The Minutemen’s seminal album Double Nickels on the Dime includes the song “The Big Foist,” which opens with the lyrics, “A richer understanding of what’s already understood.” These lyrics are called to mind (my mind, at least) on occasions such as the Treasury Department’s publication today of proposed regulations (“Proposed Regulations”) that clarify the definition of “investment-type property” for purposes of complying with the arbitrage yield restriction and rebate requirements set forth in Section 148 of the Internal Revenue Code.

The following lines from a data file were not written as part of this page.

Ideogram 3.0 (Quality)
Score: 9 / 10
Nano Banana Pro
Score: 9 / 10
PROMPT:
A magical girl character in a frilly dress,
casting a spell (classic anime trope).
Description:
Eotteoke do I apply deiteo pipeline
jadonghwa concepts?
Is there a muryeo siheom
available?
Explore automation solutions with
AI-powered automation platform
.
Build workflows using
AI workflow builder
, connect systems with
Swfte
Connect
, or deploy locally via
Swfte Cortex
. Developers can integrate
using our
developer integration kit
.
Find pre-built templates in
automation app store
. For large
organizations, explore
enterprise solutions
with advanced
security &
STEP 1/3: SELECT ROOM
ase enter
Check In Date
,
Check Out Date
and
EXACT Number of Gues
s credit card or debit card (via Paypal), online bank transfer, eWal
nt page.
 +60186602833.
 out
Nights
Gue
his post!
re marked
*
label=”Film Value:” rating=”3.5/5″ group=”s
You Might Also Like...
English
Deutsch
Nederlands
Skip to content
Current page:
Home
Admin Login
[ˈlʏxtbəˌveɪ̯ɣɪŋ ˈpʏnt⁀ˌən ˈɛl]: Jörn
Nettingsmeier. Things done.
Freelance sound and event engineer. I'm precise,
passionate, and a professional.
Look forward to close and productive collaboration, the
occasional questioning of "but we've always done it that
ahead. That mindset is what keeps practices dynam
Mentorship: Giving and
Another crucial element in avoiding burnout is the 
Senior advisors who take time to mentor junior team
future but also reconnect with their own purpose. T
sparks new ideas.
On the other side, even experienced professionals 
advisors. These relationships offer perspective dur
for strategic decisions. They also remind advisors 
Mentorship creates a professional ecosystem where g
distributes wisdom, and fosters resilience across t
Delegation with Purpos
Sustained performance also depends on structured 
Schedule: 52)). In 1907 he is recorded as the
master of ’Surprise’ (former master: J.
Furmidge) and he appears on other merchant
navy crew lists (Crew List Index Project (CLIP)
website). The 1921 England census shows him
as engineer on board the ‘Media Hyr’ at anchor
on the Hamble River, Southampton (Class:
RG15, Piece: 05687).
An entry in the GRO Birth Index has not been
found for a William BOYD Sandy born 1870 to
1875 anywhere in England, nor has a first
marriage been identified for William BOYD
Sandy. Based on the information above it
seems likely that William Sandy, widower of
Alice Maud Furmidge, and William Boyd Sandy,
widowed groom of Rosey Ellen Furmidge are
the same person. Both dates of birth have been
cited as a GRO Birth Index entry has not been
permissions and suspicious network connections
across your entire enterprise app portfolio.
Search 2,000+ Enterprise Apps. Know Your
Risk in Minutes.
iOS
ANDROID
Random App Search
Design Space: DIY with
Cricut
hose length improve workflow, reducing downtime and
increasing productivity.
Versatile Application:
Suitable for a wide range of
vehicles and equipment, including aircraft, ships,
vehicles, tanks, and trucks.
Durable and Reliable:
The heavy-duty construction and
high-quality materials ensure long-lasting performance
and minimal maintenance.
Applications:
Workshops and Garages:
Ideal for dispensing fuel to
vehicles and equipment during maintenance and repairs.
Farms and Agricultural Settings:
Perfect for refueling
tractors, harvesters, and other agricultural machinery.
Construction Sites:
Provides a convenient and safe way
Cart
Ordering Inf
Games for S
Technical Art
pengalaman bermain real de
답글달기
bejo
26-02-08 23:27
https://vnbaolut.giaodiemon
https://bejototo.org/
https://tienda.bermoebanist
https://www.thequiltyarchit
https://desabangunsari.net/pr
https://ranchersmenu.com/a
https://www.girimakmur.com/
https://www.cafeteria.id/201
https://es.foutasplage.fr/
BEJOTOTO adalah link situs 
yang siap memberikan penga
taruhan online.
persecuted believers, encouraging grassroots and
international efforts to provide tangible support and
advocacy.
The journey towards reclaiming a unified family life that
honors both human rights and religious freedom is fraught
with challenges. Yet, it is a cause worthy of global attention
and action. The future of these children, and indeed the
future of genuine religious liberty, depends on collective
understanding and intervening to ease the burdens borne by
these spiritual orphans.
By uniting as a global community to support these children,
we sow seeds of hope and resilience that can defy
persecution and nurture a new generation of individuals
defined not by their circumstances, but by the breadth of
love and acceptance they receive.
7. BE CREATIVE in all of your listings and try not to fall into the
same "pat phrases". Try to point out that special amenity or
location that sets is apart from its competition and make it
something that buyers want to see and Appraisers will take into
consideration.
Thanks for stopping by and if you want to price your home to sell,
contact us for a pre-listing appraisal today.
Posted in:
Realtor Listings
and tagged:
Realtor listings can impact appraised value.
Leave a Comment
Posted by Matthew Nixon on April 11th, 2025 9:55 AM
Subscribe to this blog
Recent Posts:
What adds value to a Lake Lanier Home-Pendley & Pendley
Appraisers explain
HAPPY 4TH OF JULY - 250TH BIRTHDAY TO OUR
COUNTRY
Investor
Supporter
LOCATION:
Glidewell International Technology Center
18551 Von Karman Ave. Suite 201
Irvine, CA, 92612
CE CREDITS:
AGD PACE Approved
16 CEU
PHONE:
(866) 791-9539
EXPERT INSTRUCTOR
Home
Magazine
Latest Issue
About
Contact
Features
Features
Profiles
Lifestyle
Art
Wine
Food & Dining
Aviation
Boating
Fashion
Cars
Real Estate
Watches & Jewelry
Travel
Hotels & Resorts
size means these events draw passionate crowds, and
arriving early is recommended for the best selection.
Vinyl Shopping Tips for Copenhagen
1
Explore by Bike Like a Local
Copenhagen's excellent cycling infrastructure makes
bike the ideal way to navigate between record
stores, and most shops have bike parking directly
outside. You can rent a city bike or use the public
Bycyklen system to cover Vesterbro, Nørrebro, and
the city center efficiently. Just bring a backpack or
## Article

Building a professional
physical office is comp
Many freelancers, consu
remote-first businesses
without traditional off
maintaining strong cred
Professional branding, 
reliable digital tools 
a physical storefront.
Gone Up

As a general matter, if proceeds of a bond issue are reasonably expected to be used (or are intentionally used) to acquire “investment property” that has a materially higher yield than the yield of the bond issue, then the bond issue is comprised of taxable arbitrage bonds, rather than tax-exempt bonds. Investment property includes, among other things, “investment-type property.” The current regulations define investment-type property as any property “that is held principally as a passive vehicle for the production of income” and that is not a specifically defined type of investment property (i.e., securities, obligations, annuity contracts, and certain residential rental property for family units). The Proposed Regulations make clear that investment-type property:

does not include real property or tangible personal property (for example, land, buildings, and equipment) that is used in furtherance of the public purposes for which the tax-exempt bonds are issued. For example, investment-type property does not include a courthouse financed with governmental bonds or an eligible exempt facility under [Internal Revenue Code] section 142, such as a public road, financed with private activity bonds.

This conclusion is obvious from the legislative history of Section 148, which Treasury cites in the preamble to the Proposed Regulations. It’s also obvious from the canon of statutory and regulatory construction that a general item in a list must be read in light of the specific items that precede it. Although an obvious conclusion, Treasury is to be commended both for allowing issuers of tax-exempt bonds to rely on the Proposed Regulations before they become final and for using an Oxford comma in the above-quoted parenthetical.[1]

If Treasury is inclined to publish proposed regulations to clarify that which is already clear, perhaps Treasury can provide guidance on whether tax-exempt bonds can be issued to advance refund taxable (but not tax-advantaged) bonds.